[net.nlang] Murphy

robison@eosp1.UUCP (Tobias D. Robison) (11/13/84)

Murphy's Law has been pretty well hashed out now, but having promised a
summary, I am reporting the two most informative replies that I
received, from Rob Mitchell and Jeff Woolsey:

  (- Toby Robison
  allegra!eosp1!robison
  or: decvax!ittvax!eosp1!robison
  alternate: princeton!eosp1!robison)



In MURPHY'S LAW AND OTHER REASONS WHY THINGS GO GNORW! (Price/Stern/Sloan
1977), author Arthur Bloch tells about a letter he received when
researching the book.  I reprint the letter below, without permission:

	The event occurred in 1949 at Edwards Air Force Base, Muroc
	California during Air Force Project MX981.  It was Col. J. P.
	Stapp's experimental crash research testing on the track at
	North Base.  The work was being accomplished by Northrup Aircraft,
	under contract from the Aero Medical Lab at Wright Field.  I was
	Northrop's project manager.

	The Law's namesake was Captain Ed Murphy, a development engineer
	from Wright Field Aircraft Lab.  Frustration with a strap 
	transducer which was malfunctioning due to an error in wiring 
	the strain gage bridges caused him to remark - "If there is
	any way to do it wrong, he will" - referring to the technician
	who had wired the bridges at the Lab.  I assigned Murphy's Law
	to the statement and the associated variations.
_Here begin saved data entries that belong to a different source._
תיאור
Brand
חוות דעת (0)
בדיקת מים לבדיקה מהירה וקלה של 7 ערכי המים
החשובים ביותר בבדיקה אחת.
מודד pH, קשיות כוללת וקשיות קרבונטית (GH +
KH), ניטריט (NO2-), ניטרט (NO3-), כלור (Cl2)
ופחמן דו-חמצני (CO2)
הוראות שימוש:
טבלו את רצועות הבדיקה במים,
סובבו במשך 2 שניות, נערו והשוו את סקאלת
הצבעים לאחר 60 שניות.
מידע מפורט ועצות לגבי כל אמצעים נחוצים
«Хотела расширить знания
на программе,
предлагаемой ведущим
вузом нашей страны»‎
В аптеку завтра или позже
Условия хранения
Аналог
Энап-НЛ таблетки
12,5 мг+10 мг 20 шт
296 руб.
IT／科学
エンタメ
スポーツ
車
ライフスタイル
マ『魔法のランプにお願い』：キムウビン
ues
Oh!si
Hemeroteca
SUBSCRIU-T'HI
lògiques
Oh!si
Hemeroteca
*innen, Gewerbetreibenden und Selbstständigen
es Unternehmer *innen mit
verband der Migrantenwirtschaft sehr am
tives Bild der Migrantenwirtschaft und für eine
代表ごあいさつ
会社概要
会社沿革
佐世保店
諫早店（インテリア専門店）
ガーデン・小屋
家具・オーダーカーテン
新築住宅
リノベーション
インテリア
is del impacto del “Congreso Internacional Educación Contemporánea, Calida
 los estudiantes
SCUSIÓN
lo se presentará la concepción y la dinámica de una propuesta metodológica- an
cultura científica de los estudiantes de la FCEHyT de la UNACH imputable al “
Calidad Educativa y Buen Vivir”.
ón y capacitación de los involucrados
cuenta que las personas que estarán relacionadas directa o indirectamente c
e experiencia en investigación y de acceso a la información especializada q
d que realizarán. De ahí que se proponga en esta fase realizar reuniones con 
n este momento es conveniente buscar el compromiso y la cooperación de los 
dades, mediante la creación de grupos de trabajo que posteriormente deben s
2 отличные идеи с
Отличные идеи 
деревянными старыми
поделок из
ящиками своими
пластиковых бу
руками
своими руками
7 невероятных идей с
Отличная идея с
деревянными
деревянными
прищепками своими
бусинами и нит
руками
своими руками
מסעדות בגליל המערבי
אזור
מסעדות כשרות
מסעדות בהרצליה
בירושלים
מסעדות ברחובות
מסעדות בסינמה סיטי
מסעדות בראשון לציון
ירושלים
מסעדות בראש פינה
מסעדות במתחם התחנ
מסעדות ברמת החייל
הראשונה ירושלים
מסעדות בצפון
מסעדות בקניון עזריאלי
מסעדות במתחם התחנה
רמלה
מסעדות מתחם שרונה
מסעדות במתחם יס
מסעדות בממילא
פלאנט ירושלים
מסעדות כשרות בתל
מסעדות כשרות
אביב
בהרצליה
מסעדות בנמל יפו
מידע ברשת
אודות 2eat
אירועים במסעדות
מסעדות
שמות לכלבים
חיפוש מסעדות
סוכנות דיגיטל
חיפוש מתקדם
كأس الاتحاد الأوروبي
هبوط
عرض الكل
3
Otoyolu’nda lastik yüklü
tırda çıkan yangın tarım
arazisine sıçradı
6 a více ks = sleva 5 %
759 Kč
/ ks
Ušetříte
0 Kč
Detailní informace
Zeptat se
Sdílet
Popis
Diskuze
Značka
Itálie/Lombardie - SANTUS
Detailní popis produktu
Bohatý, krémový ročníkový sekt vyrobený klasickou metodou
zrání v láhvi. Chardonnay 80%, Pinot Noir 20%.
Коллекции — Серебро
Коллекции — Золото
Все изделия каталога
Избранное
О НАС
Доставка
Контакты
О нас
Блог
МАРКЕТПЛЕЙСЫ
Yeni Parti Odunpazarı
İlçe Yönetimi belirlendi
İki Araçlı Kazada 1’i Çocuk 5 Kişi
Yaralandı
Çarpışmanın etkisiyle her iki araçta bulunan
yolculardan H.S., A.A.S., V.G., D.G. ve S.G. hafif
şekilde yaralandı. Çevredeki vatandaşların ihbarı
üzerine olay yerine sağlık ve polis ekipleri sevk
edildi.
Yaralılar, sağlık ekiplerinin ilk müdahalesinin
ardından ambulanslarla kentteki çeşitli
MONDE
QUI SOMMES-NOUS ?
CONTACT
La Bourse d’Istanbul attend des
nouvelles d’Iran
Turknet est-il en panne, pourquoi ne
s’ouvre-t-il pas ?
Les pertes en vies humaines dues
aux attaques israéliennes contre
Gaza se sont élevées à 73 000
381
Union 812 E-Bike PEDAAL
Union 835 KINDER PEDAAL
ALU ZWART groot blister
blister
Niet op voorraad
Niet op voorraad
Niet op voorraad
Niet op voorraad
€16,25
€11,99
	...A couple of weeks after the "naming" Col. Stapp indicated,
	at a press conference, that our fine safety record during several
	years of simulated crash force testing was the result of a firm
	belief in Murphy's Law, and our consistent effort to deny the
	inevitable.  The widespread reference to the Law in manufacturers'
	ads within only a few months was fantastic -- and Murphy's Law
	was off and running wild.

			George E. Nichols
			Reliability and Quality Assurance Mgr.
			Viking Project
			Jet Propulsion Lab -- NASA

Rob Mitchell
{allegra,ihnp4}!hogpd!jrrt


--------------------
  Some more info from umn-cs!woolsey:

  Nichols went on to point out that the law was off and running after it was
alluded to in a press conference a few weeks later.  A similar letter appeared
in late 1977 in Authur Bloch's book "Murphy's Law."  Further detail on
project MX981 and Murphy were supplied to the author when he contacted
Robert J. Smith, Chief of the History Office at Wright-Patterson Air Force 
Base.  Smith was unable to confirm the actual naming but was able to supply
information on Murphy--graduated from West Point in 1940, was a pilot as
well as an engineer, worked on a number of research projects and would
be sixty years old today.  The mysterious-sounding MX981 was intended
"to study the factors in human tolerance to high decelerative forces
of short duration in order to determine criteria for design of aircraft
and protective equipment."  As Smith adds, "If this project gave birth
to Murphy's Law, hopefully, the consequences were minor.